National Debt Climbs Above $25 Trillion
That’s how long it took to add another $1 trillion to the national debt.
On April 7, the debt pushed above $24 trillion. On Tuesday, May 5, it eclipsed $25 trillion.
It’s impossible to grasp just how big these numbers are. Consider that the debt is growing at an average of about $1.2 million per minute. Every day, Uncle Sam goes another $1.7 billion in hock.
According to the National Debt Clock, the debt to GDP ratio has risen to over 117%. Studies have shown that a debt to GDP ratio over 90% retards economic growth by about 30%.
And there is no sign that it’s going to slow down any time soon. Peter Schiff tweeted a poignant question.

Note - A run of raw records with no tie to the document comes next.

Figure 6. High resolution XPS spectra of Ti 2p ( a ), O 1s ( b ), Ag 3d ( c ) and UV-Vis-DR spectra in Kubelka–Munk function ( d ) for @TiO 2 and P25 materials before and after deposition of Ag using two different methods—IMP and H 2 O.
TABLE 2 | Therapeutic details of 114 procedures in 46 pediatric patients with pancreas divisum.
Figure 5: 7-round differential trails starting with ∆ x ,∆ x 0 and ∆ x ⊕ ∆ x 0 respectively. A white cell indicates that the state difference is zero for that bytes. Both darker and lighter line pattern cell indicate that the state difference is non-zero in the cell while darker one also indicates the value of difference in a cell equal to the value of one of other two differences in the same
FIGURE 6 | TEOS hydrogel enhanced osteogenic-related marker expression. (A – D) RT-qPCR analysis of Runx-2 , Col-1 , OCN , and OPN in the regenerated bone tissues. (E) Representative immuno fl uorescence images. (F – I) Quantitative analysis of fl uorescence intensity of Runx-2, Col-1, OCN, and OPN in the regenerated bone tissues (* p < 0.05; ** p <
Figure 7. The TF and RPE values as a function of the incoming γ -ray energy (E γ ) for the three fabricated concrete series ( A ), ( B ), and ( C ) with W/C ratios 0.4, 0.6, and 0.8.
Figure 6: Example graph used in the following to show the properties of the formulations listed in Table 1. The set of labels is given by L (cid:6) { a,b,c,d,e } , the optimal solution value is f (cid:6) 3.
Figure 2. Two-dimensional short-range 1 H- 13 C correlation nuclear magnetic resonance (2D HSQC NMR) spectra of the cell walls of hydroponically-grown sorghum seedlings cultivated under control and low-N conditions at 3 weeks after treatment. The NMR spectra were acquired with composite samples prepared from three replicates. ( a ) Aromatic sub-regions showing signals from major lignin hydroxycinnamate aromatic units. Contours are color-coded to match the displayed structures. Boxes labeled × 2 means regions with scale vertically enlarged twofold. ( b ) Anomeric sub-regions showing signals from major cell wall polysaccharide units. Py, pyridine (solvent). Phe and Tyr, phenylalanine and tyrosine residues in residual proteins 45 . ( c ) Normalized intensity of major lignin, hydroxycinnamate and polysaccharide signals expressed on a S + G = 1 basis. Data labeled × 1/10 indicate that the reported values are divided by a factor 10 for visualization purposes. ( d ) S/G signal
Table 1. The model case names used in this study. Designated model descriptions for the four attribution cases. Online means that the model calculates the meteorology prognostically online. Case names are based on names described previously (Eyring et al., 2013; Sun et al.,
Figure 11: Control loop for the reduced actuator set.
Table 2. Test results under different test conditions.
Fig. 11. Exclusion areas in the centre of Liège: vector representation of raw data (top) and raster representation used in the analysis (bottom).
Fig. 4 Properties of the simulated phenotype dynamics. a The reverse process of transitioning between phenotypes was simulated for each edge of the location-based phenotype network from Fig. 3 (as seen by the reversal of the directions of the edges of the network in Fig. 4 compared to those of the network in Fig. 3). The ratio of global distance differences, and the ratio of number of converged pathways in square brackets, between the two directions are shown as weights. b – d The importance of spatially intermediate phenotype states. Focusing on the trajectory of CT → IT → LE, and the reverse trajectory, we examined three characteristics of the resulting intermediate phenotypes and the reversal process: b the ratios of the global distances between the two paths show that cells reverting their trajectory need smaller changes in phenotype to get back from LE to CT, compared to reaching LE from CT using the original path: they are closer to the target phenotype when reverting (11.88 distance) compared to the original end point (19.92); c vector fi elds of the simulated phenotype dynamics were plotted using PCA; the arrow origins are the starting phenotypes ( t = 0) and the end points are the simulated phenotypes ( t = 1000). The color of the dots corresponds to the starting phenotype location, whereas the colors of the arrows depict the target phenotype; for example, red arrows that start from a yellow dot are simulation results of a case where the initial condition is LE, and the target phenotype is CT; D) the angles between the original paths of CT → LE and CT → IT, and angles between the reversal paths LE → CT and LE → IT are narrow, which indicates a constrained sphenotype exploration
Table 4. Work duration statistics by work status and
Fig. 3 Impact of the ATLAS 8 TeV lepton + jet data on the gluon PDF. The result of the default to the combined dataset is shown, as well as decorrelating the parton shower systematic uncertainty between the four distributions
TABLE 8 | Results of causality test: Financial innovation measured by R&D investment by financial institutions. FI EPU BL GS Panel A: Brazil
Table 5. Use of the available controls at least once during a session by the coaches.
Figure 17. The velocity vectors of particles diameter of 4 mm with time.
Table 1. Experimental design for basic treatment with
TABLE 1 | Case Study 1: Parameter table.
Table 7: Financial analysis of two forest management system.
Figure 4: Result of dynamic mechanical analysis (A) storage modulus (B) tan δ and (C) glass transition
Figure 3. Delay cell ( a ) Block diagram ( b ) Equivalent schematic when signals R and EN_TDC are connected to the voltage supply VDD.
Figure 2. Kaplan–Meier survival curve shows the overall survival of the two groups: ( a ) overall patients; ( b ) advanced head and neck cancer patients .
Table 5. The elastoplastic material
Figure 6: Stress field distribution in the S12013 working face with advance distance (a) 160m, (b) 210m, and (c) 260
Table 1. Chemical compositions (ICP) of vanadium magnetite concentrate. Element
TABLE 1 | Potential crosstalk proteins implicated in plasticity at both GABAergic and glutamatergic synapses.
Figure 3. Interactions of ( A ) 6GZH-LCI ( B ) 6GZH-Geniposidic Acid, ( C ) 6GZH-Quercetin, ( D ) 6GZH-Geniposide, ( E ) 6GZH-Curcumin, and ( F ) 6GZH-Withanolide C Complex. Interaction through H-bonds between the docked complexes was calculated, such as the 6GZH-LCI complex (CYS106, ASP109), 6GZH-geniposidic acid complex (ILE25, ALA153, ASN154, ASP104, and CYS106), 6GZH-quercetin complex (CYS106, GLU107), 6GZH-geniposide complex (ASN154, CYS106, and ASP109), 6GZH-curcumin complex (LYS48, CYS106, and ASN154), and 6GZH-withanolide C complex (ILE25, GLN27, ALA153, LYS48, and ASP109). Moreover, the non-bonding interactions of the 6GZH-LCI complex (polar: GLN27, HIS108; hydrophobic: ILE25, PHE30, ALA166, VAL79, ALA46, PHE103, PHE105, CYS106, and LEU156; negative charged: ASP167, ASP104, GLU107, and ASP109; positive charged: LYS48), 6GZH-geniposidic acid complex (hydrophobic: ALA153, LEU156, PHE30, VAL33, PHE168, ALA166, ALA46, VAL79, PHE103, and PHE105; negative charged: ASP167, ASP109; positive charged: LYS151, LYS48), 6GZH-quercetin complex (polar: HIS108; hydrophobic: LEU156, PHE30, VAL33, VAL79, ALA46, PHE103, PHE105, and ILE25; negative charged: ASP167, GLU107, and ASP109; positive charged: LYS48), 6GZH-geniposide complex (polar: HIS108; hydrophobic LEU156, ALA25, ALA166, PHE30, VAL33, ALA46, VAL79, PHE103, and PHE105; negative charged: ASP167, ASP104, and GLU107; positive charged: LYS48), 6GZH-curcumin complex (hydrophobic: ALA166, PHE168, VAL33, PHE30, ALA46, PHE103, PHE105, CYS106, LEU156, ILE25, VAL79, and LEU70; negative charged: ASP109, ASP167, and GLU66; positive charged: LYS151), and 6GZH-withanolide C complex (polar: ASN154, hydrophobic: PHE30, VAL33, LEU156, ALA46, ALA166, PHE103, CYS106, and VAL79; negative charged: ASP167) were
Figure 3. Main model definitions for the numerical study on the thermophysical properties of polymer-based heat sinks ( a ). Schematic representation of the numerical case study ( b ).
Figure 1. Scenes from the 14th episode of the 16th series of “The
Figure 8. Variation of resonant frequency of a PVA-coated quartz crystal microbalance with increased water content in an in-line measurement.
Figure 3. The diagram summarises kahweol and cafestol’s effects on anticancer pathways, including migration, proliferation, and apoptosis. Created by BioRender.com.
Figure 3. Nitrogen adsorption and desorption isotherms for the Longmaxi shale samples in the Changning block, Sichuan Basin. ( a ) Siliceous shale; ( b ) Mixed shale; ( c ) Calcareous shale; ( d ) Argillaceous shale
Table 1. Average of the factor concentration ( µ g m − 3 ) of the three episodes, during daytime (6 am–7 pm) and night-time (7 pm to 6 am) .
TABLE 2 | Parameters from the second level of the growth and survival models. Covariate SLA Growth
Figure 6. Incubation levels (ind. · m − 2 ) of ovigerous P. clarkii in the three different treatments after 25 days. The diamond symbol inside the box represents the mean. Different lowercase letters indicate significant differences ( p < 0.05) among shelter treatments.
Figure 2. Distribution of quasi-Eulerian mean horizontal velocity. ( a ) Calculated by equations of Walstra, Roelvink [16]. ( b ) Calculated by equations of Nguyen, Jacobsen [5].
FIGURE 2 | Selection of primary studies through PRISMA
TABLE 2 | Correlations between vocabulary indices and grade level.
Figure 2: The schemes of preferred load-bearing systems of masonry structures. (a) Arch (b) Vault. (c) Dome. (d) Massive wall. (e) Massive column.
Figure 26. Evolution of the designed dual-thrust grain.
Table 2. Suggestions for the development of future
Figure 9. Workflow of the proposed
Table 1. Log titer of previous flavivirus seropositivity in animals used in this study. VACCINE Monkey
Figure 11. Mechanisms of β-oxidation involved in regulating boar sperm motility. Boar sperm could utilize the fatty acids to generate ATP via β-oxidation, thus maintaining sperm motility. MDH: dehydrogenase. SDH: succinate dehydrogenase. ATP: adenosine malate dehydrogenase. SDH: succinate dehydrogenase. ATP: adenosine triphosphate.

The last trillion of debt was added in less than one month. How many more years do you think it will take for the National Debt to double to $50 trillion?”
Earlier this week, the US Treasury Department announced plans to borrow $2.99 trillion in the second quarter. The Treasury also plans to borrow another $677 billion in the July-September quarter, bringing the total fiscal 2020 budget deficit to a projected $4.48 trillion. Given those numbers, the national debt will end fiscal 2020 over $28 trillion.
President Trump said he plans to address the national debt if reelected. He didn’t present any kind of plan, but he did say that the growing debt “bothers” him. It appears the plan is just to kick the can down the road by issuing longer-term Treasuries at zero percent interest.
“We’re putting in, we’re replacing debt with really long term good debt, zero, you know, which is a beautiful thing,” Trump said in a radio interview.
But who the heck is going to buy long-term bonds with no yield?
And refinancing doesn’t address the underlying issue. Uncle Sam has a spending problem. And he had a spending problem before the pandemic.
The federal government has run deficits over $1 trillion in four fiscal years, all during the Great Recession. The fifth trillion-dollar deficit was coming down the pike this year even before the massive stimulus spending in response to coronavirus. In effect, the federal government was already engaged in fiscal stimulus despite what Trump kept calling “the greatest economy in the history of America.” The deficit featured numbers you would expect to see during a massive economic slowdown — before the pandemic. Response to the coronavirus just put spending and debt in hyperdrive.
This isn’t the first time Trump has promised to address the national debt. He said he would take care of it when he was running for office.
“We’re not a rich country. We’re a debtor nation … We’ve got to get rid of the $19 trillion in debt,” Trump told The Washington Post. “I think I could do it fairly quickly. … I would say over a period of eight years.”
Two years later, the debt pushed above $22 trillion.
So, forgive me if I’m not confident about Trump’s willingness – or ability – to actually rein in spending and pay down the debt.
But make no mistake – we will pay for this – if not us, our kids and grandkids and generations to come.
Borrowed money has to be paid back. We are effectively taking future productivity and spending it now. There are only two ways to pay off government debt – higher taxes or inflation (devaluing your money).